Uma mudança fundamental e alarmante está em curso sob as águas geladas da Antártida. Dezenas de vazamentos de metano, um potente gás de efeito estufa, estão surgindo em um ritmo “impressionante” no leito marinho do continente, gerando temores de que isso possa desencadear um ciclo vicioso de aquecimento global.
A descrição é da Dra. Sarah Seabrook, cientista marinha da Earth Sciences New Zealand, que lidera a pesquisa sobre o fenômeno. De acordo com ela, essas infiltrações – áreas onde o metano escapa de reservatórios subterrâneos e se dissolve na água, muitas vezes em fluxos visíveis de bolhas – são recentes e indicam uma transformação perigosa na liberação regional do gás.
“O primeiro foi descoberto por acaso em 2012 e, desde então, eles têm surgido em um ritmo impressionante. Um fenômeno semelhante também foi observado no Ártico”, relatou a Dra. Seabrook. Sua mais recente pesquisa, publicada este mês na revista Nature Communications, documenta o aparecimento dessas dezenas de vazamentos no sensível ambiente costeiro antártico.
A descoberta de cada novo vazamento é inicialmente recebida com empolgação científica, mas esse sentimento rapidamente se transforma em apreensão. “Essa empolgação é rapidamente substituída por ansiedade e preocupação sobre o que tudo isso significa”, confessa a pesquisadora.

Metano é perigoso para o meio ambiente
O temor está no potencial de uma liberação maciça e rápida de metano para a atmosfera, proveniente de uma fonte que os modelos climáticos atuais simplesmente ignoram. “Se eles seguirem o comportamento de outros sistemas de infiltração globais, existe o potencial de uma rápida transferência de metano para a atmosfera a partir de uma fonte que atualmente não é considerada em cenários futuros de mudanças climáticas”, alerta.
A investigação da equipe neozelandesa é desafiadora.

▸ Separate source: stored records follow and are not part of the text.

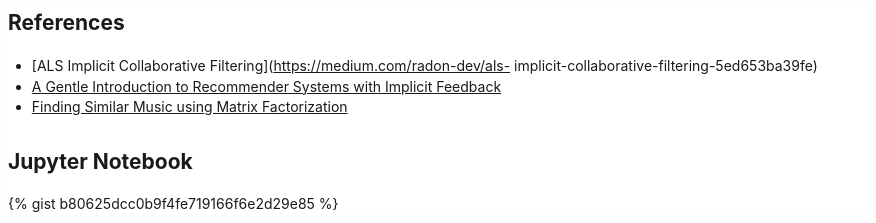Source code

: 
 
## References

- [ALS Implicit Collaborative Filtering](https://medium.com/radon-dev/als-
implicit-collaborative-filtering-5ed653ba39fe)
- [A Gentle Introduction to Recommender Systems with Implicit
Feedback](https://jessesw.com/Rec-System/)
- [Finding Similar Music using Matrix
Factorization](http://www.benfrederickson.com/matrix-factorization/)

## Jupyter Notebook

{% gist b80625dcc0b9f4fe719166f6e2d29e85 %}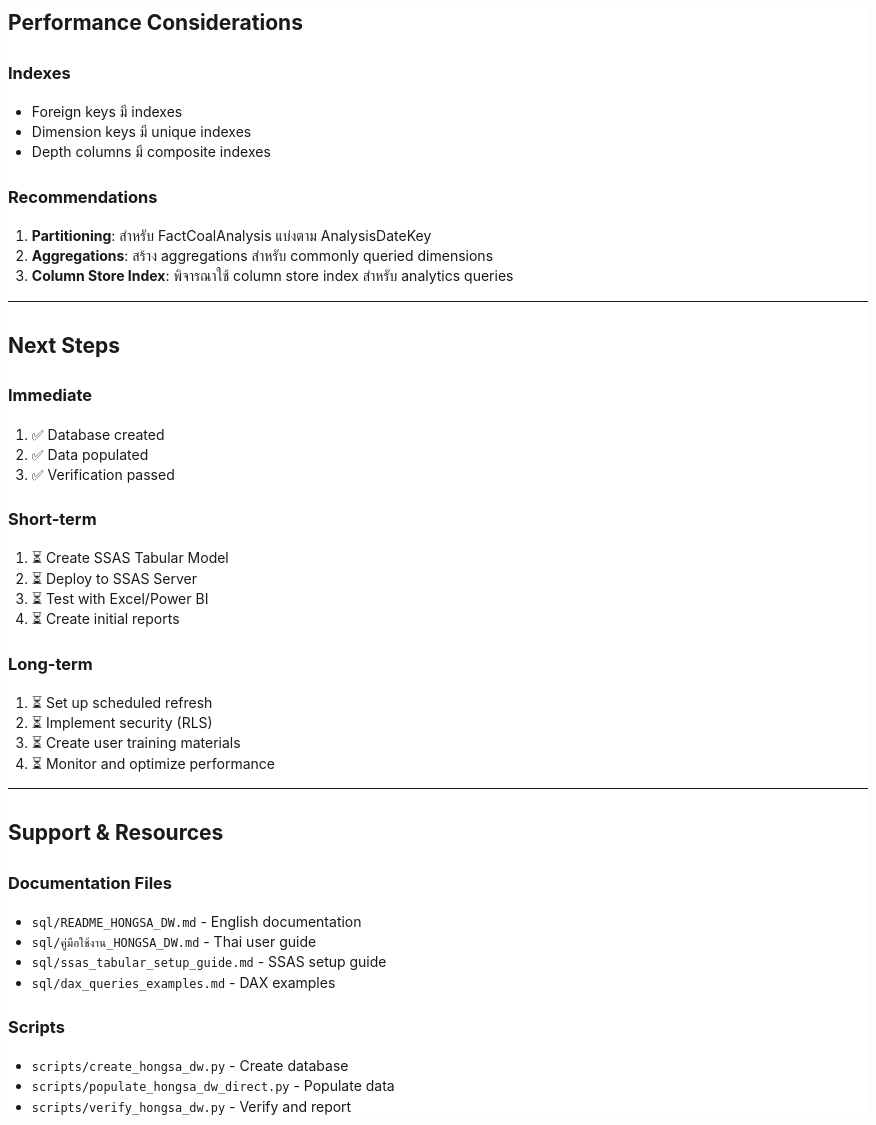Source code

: ## Performance Considerations

### Indexes
- Foreign keys มี indexes
- Dimension keys มี unique indexes
- Depth columns มี composite indexes

### Recommendations
1. **Partitioning**: สำหรับ FactCoalAnalysis แบ่งตาม AnalysisDateKey
2. **Aggregations**: สร้าง aggregations สำหรับ commonly queried dimensions
3. **Column Store Index**: พิจารณาใช้ column store index สำหรับ analytics queries

---

## Next Steps

### Immediate
1. ✅ Database created
2. ✅ Data populated
3. ✅ Verification passed

### Short-term
1. ⏳ Create SSAS Tabular Model
2. ⏳ Deploy to SSAS Server
3. ⏳ Test with Excel/Power BI
4. ⏳ Create initial reports

### Long-term
1. ⏳ Set up scheduled refresh
2. ⏳ Implement security (RLS)
3. ⏳ Create user training materials
4. ⏳ Monitor and optimize performance

---

## Support & Resources

### Documentation Files
- `sql/README_HONGSA_DW.md` - English documentation
- `sql/คู่มือใช้งาน_HONGSA_DW.md` - Thai user guide
- `sql/ssas_tabular_setup_guide.md` - SSAS setup guide
- `sql/dax_queries_examples.md` - DAX examples

### Scripts
- `scripts/create_hongsa_dw.py` - Create database
- `scripts/populate_hongsa_dw_direct.py` - Populate data
- `scripts/verify_hongsa_dw.py` - Verify and report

Utilizando veículos operados remotamente e mergulhadores que se arriscam sob a espessa camada de gelo, os cientistas coletam amostras em profundidades que variam de cinco a 240 metros. Foi em uma dessas expedições, no Cabo Evans, que a escala do fenômeno ficou ainda mais clara.

“Esperávamos encontrar um local específico ainda borbulhando”, explica a Dra. Seabrook. “Em vez disso, encontramos dezenas de outras [infiltrações].” A velocidade da transformação surpreendeu os pesquisadores. “Se essas infiltrações continuarem surgindo nas áreas em que estamos trabalhando, surge a pergunta: como será o ambiente costeiro raso da Antártida daqui a cinco ou dez anos? Este sistema está mudando rapidamente diante dos nossos olhos de um ano para o outro.”
Crise climática é a causa
A crise climática, ironicamente, também dificulta o próprio estudo do problema. A Dra. Seabrook e sua equipe planejam retornar à Antártida nesta temporada para continuar as investigações, mas uma das áreas-chave do ano passado, o Cabo Evans, está atualmente inacessível. O gelo marinho que permitia o acesso simplesmente desapareceu.

A pesquisa, por fim, acaba revelando algo alarmante: o aquecimento global pode estar liberando o metano preso no fundo do mar, o que, por sua vez, aquece ainda mais o planeta, liberando mais metano. A multiplicação dos vazamentos sob o oceano Antártico é um sinal de que esse ciclo de destruição pode já ter começado.